Facing declining product searches thanks to marketplaces such as Amazon and Walmart, Google amped up its ecommerce search game last week with a new organic search feature: popular products.

Year ago Google replaced its original attempt at organic online shopping, Froogle, with shopping ads. With popular products, organic shopping returns to the search results page with a slick, interactive display.

As shown below, searching for keywords such as “down jacket” can produce popular product listings. So far, the listings only trigger on mobile devices in the U.S. and India and only for searches of clothing and accessories. Popular products usually appear on the second or third scroll down the page, below the ads and an organic result or two.

Google popular products

Within the popular products card, clicking on a filter — such as “men” or “puffer” — narrows the selection of products dynamically without requesting a new search results page. Or searchers can click directly on a product to see more details, reviews, and a list of stores to buy the product from, complete with prices.

The data in a product’s listing is a mashup of the information found on each of the sites. For example, the product photos and reviews could be from any of the stores included in the list. Google also pulls reviews from those stores, but it seems to emphasize reviews from the manufacturer’s site. Thus even an ecommerce site with few reviews or limited product imagery can benefit from the data.

In a way, popular products levels the playing field for large and small merchants. All stores associate with the same images and reviews, so shoppers are free to pick any from the list. But if the only difference is price and name recognition, big brands are more likely to win the click unless another store offers a lower price.

Still, popular products offers smaller ecommerce sites a way to compete, especially if they can price competitively.

No Amazon?

Interestingly, shopping ads and popular products appear on the same search results, which may seem counterintuitive. However, the ads focus on the store — where to buy the product. Clicking on an ad takes searchers to that merchant’s site. Conversely, the popular-products section focuses on items that people search for, not who sells them.

The only store I haven’t seen in popular products is Amazon.

Amazon ranks in the top three for many of the searches I tested. But it didn’t appear in the popular products lists for any of them. For example, Amazon ranks in the top three for “Sorel Women’s Joan Of Arctic Boot” but doesn’t show up in the list of 13 stores that sell the item. Walmart and eBay are both in the list twice — from different sellers on those marketplaces — but no Amazon.
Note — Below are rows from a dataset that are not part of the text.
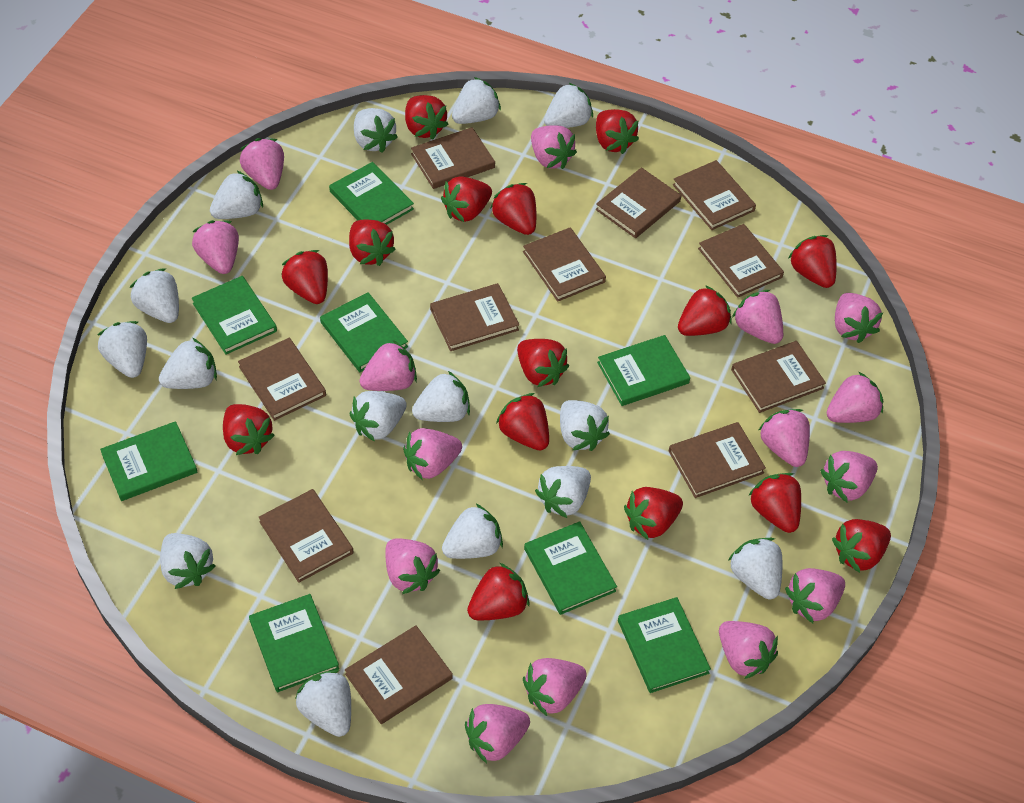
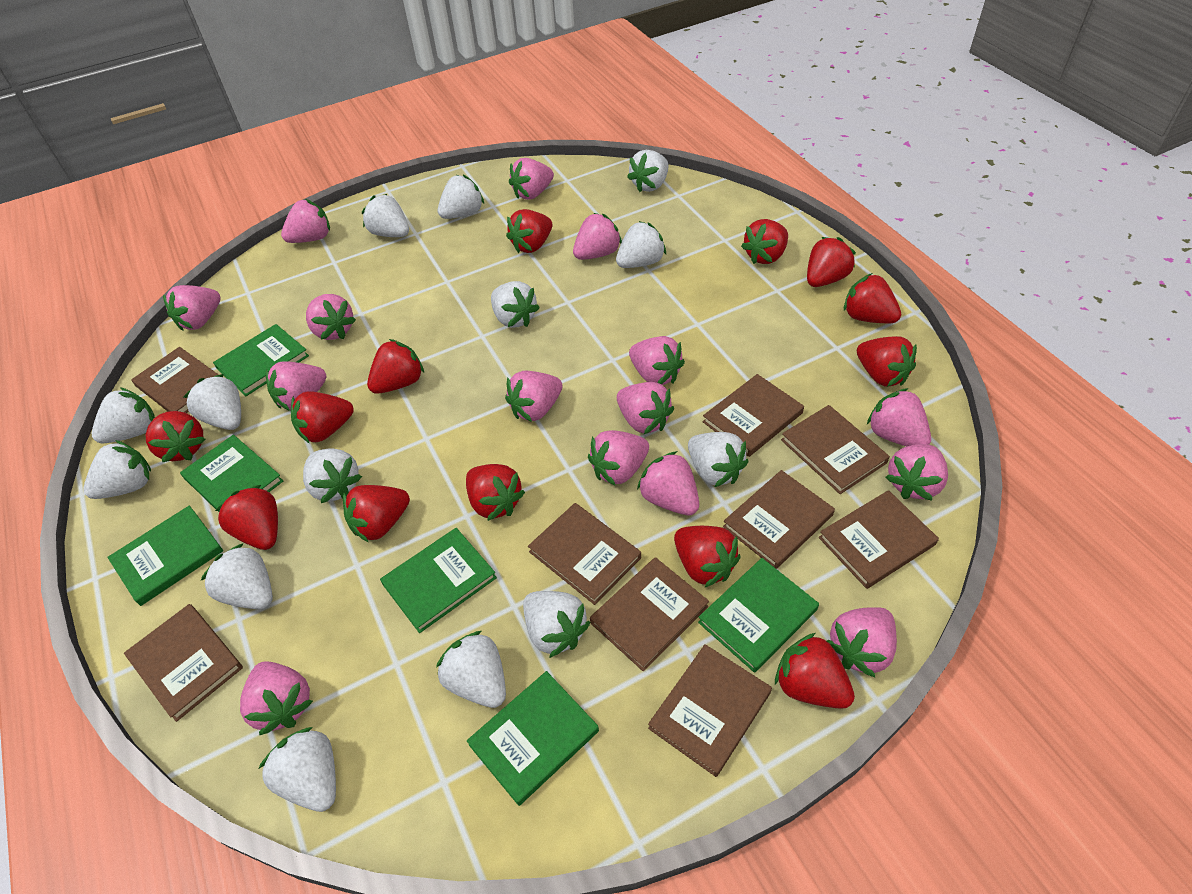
brown book: 11 -> 9
green book: 8 -> 6
red strawberry: 15 -> 13
white strawberry: 15 -> 14

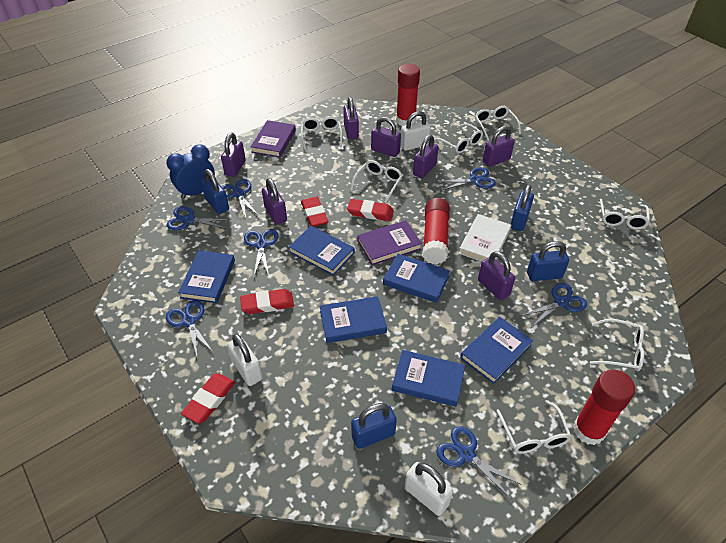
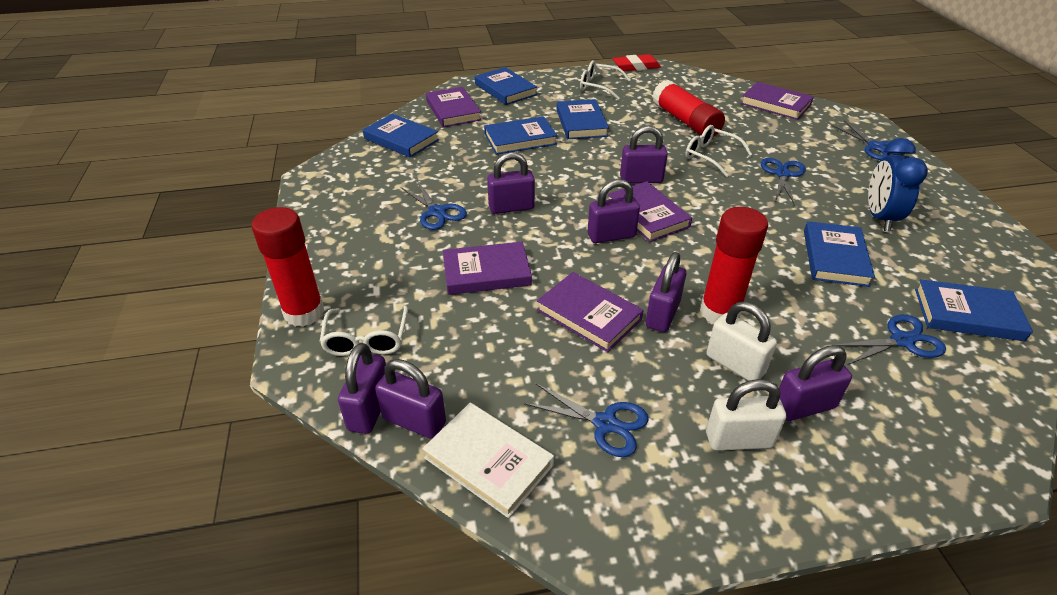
blue padlock: 4 -> 0
blue scissors: 7 -> 5
purple book: 2 -> 5
red eraser: 4 -> 1
white glasses: 7 -> 3
white padlock: 3 -> 2

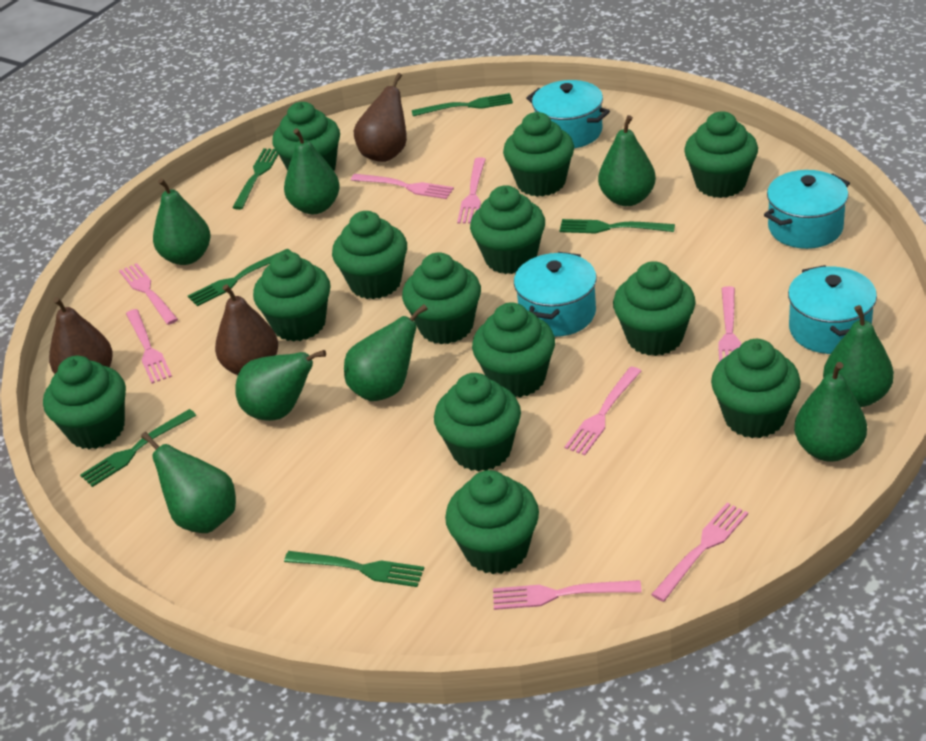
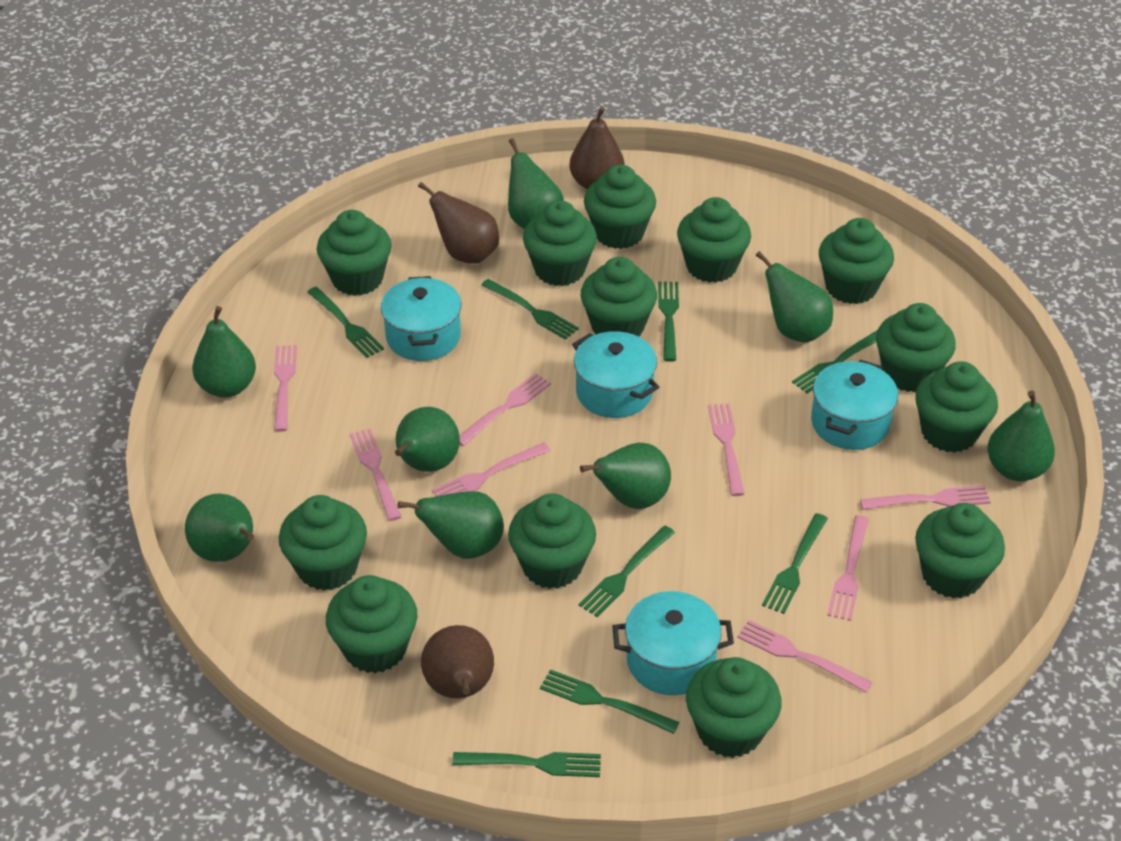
green fork: 6 -> 8

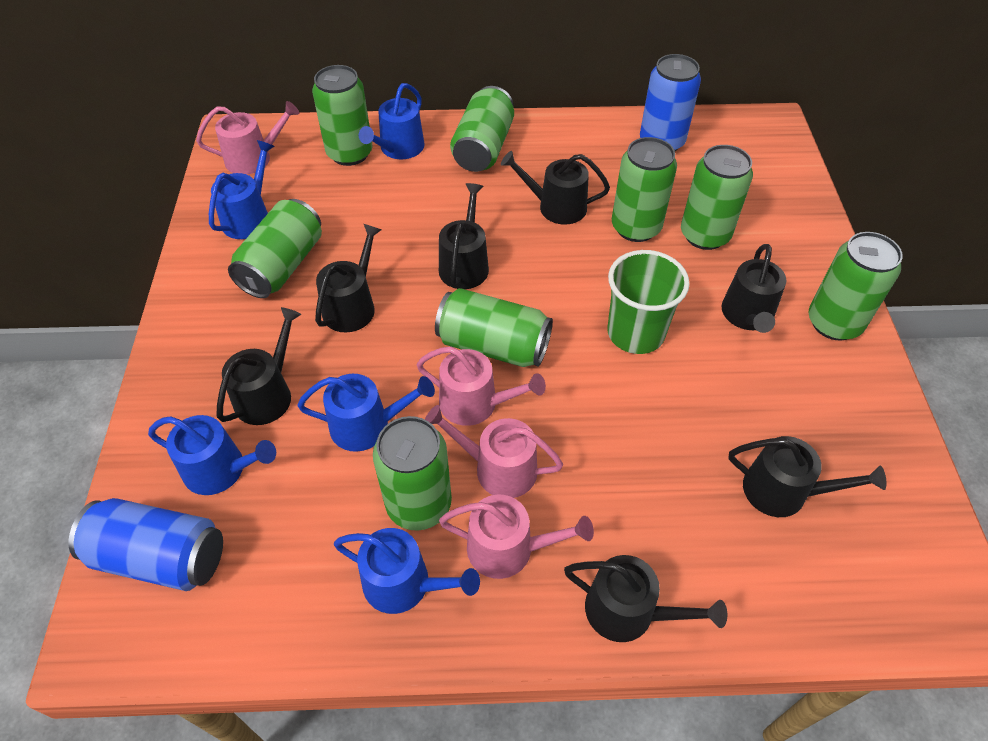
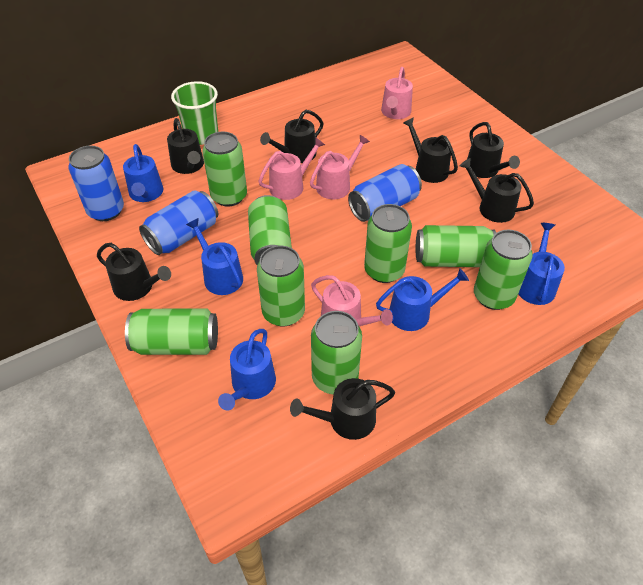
blue can: 2 -> 3

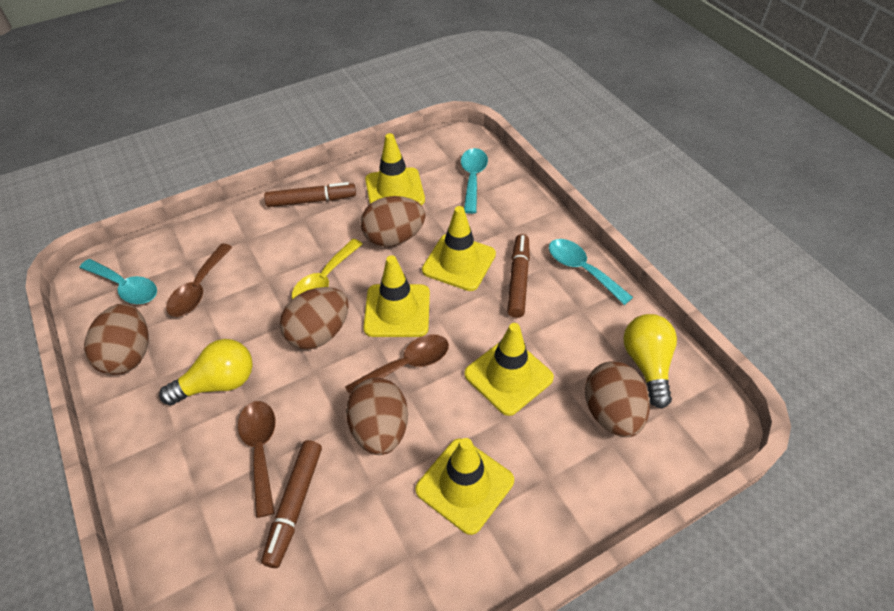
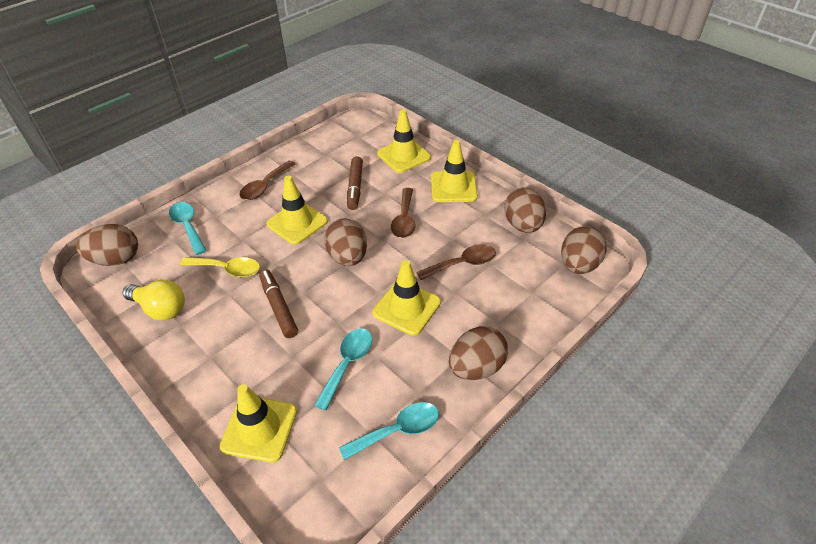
brown marker: 3 -> 2
yellow light bulb: 2 -> 1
The reason, however, could be due to Amazon’s reluctance to use structured data and shopping ads. Both are sources for specs and details on popular product listings, as explained in Google’s documentation for ranking in popular products.

Uploading a product data feed into the Google Merchant Center — the same platform to manage shopping ads — is the fastest path to inclusion. We’ve addressed how to create a product data feed, at “Real-time SEO: Create a Google Product Feed from an XML Sitemap.”

No, buying shopping ads is not required for the popular-products feature. There is still no link between advertising on Google and ranking organically. Any seller can upload data in Google Merchant Center without buying a dollar’s worth of advertising. Nonetheless, Google’s use of Merchant Center data for organic listings does not help its insistence that the two are separate.

Google’s apparent refusal to include Amazon in the new popular-products section should signal to all fashion merchants to immediately implement a shopping feed or structured data. For the latter, see “SEO: Structured Data Markup for Ecommerce Product Pages.”